§ **Document text**
■ ■ ■ ■

Comparison of Tests¶
| Property | Chi-Square | KS | Anderson-Darling |
|---|---|---|---|
| Data type | Discrete or binned continuous | Continuous only | Continuous only |
| Sensitivity | Depends on binning | Center of distribution | Tails of distribution |
| Parameters | Can estimate from data (adjust df) | Must be fully specified | Built-in for common distributions |
| Sample size | Needs \(E_i \geq 5\) | Any | Any |
Summary¶
Goodness-of-fit tests assess whether observed data match a theoretical distribution. The chi-square test works with categorical or binned data, the Kolmogorov-Smirnov test measures the maximum CDF deviation for continuous data, and the Anderson-Darling test provides greater sensitivity in the tails. In SciPy, these are available through chisquare, kstest, and anderson respectively. The Shapiro-Wilk test, which specializes in normality testing, is covered in the normality tests page.
Exercises¶
Exercise 1.
Generate 200 samples from an exponential distribution with \(\lambda = 2\). Use the KS test (stats.kstest) to test the null hypothesis that the data come from \(\text{Exp}(\lambda = 2)\) (i.e., scale=0.5). Then test against \(\text{Exp}(\lambda = 1)\) and compare p-values.
Solution to Exercise 1
import numpy as np
from scipy import stats
np.random.seed(42)
data = stats.expon.rvs(scale=0.5, size=200)
ks_correct, p_correct = stats.kstest(data, 'expon', args=(0, 0.5))
ks_wrong, p_wrong = stats.kstest(data, 'expon', args=(0, 1.0))
print(f"Correct model: KS={ks_correct:.4f}, p={p_correct:.4f}")
print(f"Wrong model: KS={ks_wrong:.4f}, p={p_wrong:.4f}")
Exercise 2. Generate 150 samples from a \(t\)-distribution with 5 df and apply the Anderson-Darling normality test. Interpret the result by comparing the test statistic with the critical values.
Solution to Exercise 2
import numpy as np
from scipy import stats
np.random.seed(42)
data = stats.t.rvs(df=5, size=150)
result = stats.anderson(data, dist='norm')
print(f"A-D statistic: {result.statistic:.4f}")
for sl, cv in zip(result.significance_level, result.critical_values):
decision = "Reject" if result.statistic > cv else "Fail to reject"
print(f" {sl}%: critical={cv:.4f} -> {decision}")
Exercise 3. Compare the KS and Anderson-Darling tests on data from a mixture of two normals: \(0.7 \cdot N(0,1) + 0.3 \cdot N(3,1)\). Test against a standard normal and see which test produces a smaller p-value (greater power).
Solution to Exercise 3
import numpy as np
from scipy import stats
np.random.seed(42)
n = 200
idx = np.random.choice([0, 1], size=n, p=[0.7, 0.3])
data = np.where(idx == 0, np.random.normal(0, 1, n), np.random.normal(3, 1, n))
ks_stat, ks_p = stats.kstest(data, 'norm', args=(0, 1))
ad_result = stats.anderson(data, dist='norm')
print(f"KS test: stat={ks_stat:.4f}, p={ks_p:.4f}")
print(f"A-D test: stat={ad_result.statistic:.4f}")

■ ■ ■ ■

§ **Written instruction**
Please say which part of a distribution the Anderson-Darling test is most sensitive to, according to the text on goodness-of-fit tests. The records aren't needed for the task.

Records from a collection

■ ■ ■ ■

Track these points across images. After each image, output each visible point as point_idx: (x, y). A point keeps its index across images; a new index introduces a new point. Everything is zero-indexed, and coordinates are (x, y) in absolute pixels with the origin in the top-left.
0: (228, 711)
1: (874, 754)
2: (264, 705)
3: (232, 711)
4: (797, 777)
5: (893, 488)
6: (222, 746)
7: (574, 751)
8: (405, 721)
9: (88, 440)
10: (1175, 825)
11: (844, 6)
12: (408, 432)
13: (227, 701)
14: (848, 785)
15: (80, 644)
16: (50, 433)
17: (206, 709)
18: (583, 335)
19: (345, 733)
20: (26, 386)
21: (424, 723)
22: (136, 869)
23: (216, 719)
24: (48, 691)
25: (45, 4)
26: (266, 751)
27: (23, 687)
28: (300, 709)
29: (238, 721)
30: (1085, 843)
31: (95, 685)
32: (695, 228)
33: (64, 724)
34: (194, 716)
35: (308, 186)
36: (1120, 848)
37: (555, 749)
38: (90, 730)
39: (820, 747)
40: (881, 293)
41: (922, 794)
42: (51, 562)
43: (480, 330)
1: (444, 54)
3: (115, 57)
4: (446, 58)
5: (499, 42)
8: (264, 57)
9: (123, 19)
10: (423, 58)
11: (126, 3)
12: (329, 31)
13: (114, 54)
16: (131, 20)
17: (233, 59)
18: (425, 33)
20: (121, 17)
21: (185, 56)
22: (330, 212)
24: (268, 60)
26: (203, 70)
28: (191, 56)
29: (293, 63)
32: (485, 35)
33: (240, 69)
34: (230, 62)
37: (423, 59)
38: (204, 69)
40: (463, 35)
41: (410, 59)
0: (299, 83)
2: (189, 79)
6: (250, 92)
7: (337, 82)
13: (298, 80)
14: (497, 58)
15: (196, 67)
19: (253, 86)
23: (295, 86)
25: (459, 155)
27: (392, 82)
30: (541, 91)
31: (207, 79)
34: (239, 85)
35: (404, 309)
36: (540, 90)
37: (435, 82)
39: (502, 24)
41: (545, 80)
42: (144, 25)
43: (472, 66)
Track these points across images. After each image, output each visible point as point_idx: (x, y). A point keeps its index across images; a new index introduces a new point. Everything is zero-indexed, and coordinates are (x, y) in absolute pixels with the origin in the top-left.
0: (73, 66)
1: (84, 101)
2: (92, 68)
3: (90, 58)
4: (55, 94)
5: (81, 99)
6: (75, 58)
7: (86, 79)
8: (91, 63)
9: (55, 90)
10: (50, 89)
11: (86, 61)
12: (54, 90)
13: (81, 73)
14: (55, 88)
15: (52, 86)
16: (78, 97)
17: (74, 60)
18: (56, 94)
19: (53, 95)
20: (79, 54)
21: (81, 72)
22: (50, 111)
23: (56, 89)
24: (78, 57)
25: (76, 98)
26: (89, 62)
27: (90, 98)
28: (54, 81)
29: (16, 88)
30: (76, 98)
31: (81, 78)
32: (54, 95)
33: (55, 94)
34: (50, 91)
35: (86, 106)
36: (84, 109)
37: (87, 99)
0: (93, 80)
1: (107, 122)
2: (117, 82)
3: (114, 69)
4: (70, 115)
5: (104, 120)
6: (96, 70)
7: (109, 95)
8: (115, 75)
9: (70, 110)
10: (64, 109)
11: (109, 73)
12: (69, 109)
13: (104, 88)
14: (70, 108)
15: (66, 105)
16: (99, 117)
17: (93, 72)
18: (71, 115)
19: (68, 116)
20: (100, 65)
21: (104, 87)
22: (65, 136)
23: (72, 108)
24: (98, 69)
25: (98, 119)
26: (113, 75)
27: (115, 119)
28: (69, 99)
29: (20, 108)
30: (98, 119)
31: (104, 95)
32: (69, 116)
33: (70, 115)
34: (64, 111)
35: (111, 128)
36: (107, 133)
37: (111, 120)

■ ■ ■ ■

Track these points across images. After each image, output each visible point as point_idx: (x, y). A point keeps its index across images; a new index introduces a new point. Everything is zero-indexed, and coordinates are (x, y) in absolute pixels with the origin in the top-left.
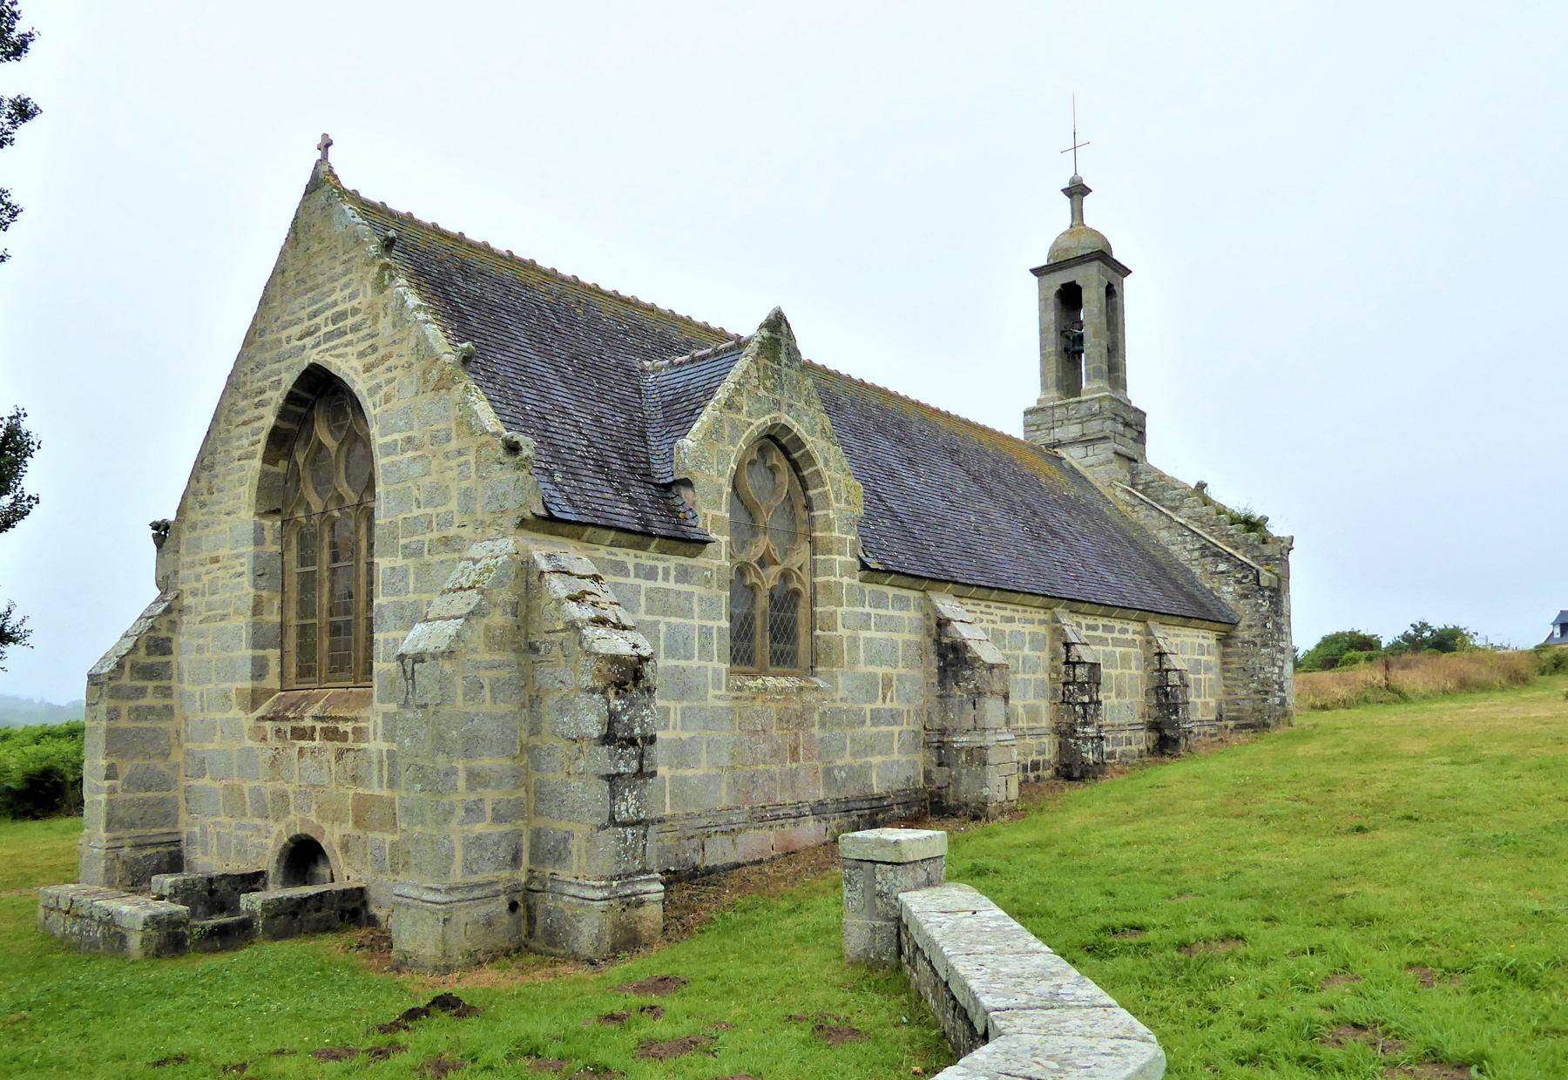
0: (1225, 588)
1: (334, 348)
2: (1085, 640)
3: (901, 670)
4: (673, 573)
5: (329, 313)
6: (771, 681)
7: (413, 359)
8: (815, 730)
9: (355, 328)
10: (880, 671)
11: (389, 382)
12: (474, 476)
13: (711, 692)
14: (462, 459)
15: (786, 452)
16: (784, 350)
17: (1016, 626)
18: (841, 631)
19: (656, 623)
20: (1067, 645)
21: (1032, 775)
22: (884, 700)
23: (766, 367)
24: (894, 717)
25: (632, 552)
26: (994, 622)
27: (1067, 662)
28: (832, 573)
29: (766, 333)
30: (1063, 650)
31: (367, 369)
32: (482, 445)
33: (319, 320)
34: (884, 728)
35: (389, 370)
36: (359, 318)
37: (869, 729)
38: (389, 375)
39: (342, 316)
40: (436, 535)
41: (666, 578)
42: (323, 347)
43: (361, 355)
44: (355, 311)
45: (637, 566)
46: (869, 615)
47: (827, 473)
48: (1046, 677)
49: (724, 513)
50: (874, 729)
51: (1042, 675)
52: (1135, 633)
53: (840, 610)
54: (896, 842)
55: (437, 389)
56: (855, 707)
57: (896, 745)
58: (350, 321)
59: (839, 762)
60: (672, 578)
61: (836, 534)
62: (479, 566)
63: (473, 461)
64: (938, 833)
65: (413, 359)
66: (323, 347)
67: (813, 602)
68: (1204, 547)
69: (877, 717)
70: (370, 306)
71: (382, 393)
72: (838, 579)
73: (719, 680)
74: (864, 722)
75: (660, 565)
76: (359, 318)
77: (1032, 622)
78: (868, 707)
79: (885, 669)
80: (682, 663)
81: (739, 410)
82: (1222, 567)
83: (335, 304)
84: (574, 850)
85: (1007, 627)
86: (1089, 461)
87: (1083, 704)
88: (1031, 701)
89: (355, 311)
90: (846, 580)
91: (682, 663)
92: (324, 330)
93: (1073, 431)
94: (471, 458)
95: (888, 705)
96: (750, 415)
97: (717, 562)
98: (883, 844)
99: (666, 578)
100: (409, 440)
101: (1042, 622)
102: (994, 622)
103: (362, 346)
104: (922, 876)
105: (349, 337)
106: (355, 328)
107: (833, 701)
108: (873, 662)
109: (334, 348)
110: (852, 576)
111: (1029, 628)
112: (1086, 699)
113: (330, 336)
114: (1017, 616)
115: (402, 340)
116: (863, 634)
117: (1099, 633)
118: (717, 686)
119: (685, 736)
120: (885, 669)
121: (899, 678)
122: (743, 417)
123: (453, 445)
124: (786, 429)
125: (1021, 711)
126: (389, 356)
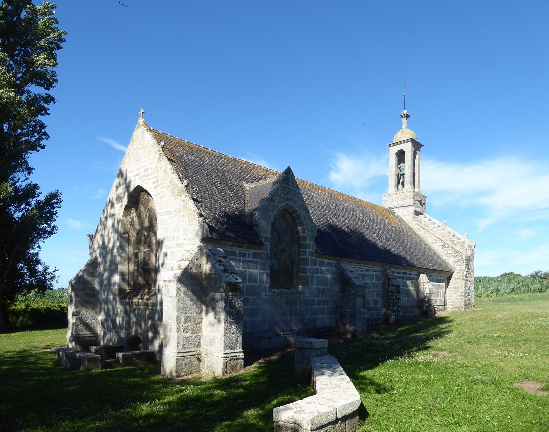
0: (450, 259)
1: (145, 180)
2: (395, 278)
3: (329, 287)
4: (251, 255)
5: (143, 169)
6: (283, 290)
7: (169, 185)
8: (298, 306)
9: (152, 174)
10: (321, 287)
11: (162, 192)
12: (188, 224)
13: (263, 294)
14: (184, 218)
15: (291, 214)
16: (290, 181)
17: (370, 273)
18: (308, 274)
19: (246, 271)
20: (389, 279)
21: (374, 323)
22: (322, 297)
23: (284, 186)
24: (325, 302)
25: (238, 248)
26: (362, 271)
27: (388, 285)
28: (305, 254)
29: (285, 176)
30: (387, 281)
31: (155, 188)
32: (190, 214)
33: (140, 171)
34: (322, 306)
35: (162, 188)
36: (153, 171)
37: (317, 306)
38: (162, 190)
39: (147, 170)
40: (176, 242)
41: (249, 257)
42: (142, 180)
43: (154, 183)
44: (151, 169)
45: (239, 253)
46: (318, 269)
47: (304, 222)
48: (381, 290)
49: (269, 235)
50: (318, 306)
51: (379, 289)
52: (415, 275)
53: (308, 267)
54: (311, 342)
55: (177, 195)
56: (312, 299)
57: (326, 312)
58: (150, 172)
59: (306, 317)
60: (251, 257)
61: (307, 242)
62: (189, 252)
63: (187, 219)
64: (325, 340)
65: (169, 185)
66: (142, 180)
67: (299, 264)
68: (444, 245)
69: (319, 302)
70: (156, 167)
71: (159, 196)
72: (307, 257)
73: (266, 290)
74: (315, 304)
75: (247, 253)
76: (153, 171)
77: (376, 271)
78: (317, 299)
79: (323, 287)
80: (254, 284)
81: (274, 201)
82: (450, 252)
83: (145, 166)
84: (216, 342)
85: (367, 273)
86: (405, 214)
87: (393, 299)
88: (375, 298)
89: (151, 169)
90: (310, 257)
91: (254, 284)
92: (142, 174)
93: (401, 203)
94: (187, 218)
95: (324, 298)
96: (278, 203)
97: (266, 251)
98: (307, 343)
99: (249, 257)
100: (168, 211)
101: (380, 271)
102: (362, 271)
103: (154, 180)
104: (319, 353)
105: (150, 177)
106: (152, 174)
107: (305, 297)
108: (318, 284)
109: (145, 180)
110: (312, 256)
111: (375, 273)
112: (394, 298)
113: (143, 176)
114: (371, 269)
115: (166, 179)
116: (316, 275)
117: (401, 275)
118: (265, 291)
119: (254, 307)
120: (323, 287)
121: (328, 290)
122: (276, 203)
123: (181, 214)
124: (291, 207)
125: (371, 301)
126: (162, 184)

■ ■ ■ ■

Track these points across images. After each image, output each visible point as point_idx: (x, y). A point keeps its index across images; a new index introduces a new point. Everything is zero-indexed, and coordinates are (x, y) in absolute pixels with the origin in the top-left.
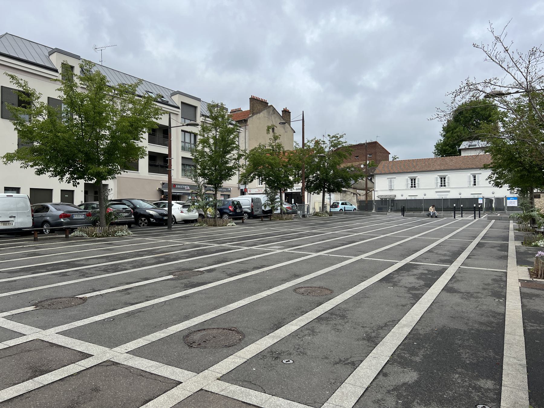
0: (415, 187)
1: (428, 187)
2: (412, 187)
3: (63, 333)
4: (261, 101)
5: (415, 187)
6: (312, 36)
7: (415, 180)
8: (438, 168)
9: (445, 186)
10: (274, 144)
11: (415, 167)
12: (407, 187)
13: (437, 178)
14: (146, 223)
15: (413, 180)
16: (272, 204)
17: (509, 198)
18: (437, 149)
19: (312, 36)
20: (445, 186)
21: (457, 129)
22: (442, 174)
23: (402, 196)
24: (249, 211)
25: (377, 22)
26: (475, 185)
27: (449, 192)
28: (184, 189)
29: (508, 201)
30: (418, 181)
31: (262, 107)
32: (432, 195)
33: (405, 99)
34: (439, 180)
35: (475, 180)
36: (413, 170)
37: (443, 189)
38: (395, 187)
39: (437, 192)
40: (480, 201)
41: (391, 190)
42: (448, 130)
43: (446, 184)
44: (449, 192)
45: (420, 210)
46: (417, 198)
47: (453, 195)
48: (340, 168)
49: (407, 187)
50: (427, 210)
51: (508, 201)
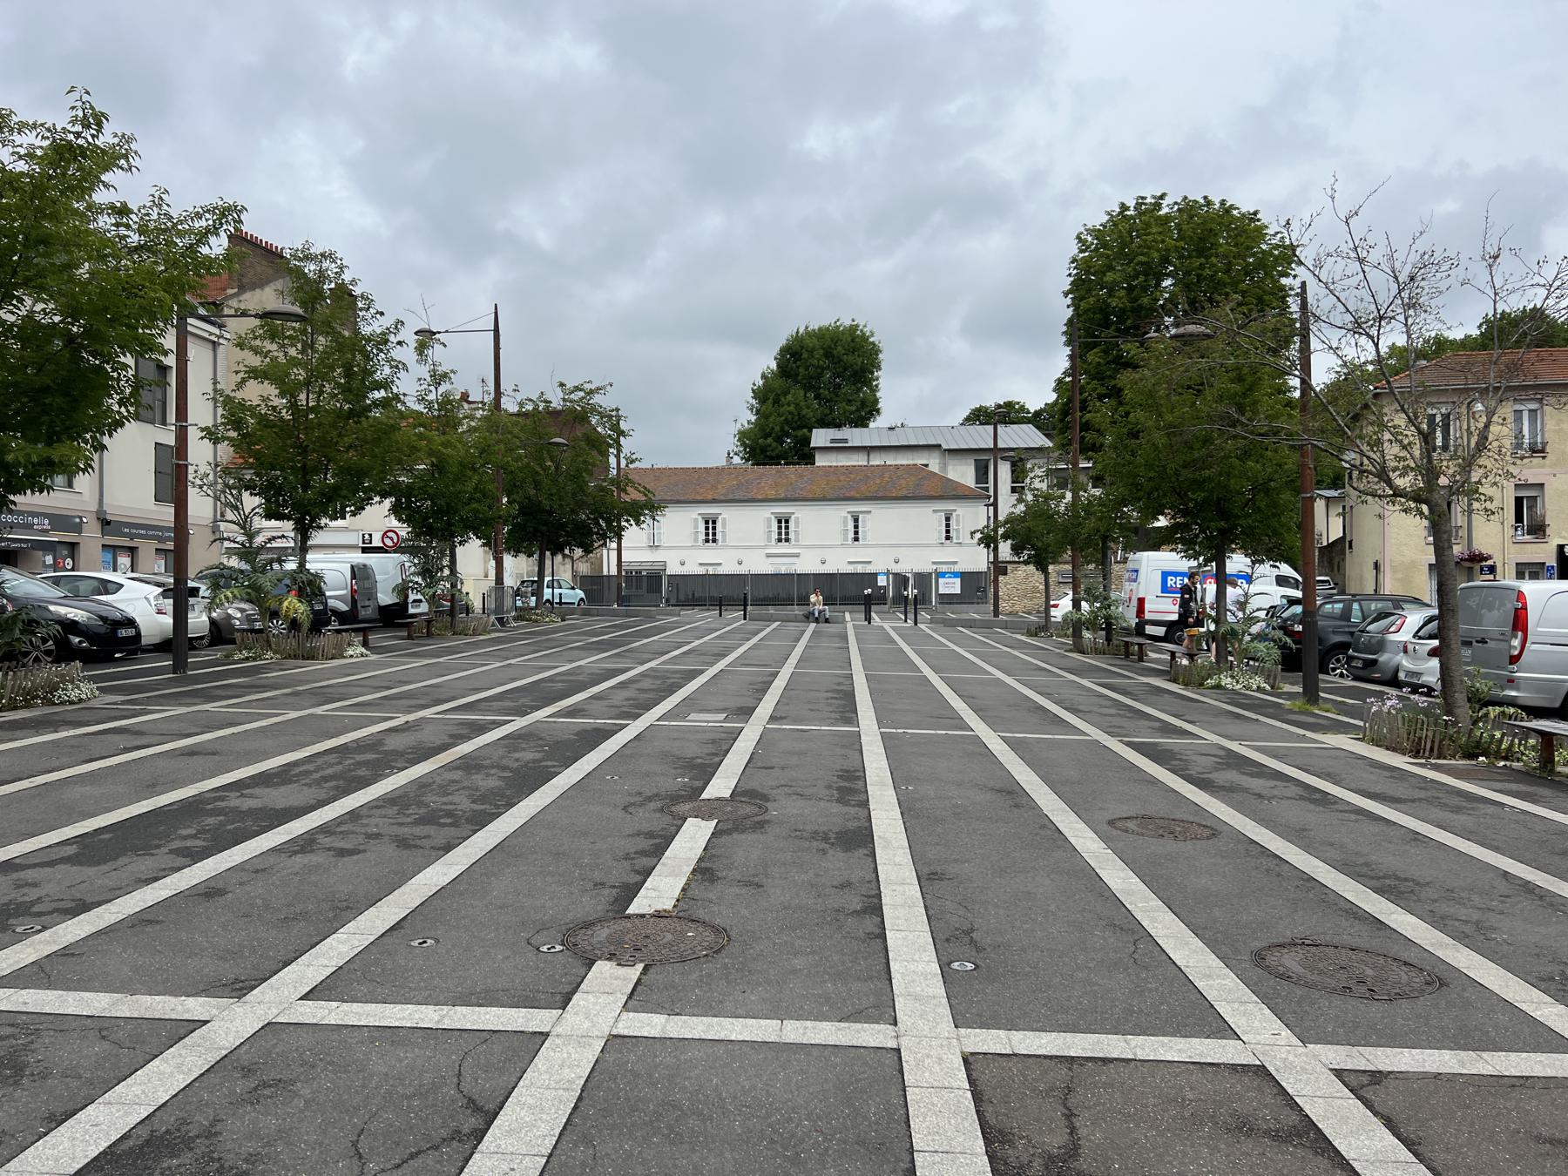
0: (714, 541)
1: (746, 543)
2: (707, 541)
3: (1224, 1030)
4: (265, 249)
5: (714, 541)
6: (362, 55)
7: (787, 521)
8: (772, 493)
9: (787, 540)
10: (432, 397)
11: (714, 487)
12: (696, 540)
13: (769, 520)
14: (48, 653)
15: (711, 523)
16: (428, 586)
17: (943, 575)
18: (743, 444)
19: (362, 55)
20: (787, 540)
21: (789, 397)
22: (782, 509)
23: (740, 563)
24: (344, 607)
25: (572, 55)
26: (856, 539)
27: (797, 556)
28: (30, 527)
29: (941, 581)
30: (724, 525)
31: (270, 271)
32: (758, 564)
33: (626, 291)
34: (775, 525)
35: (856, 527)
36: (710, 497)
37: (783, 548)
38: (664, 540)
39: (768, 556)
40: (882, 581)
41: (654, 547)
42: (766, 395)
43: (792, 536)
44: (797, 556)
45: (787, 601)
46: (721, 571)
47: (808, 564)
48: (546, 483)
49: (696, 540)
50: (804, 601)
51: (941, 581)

■ ■ ■ ■

§ **Solution to this task**
The tails of the distribution.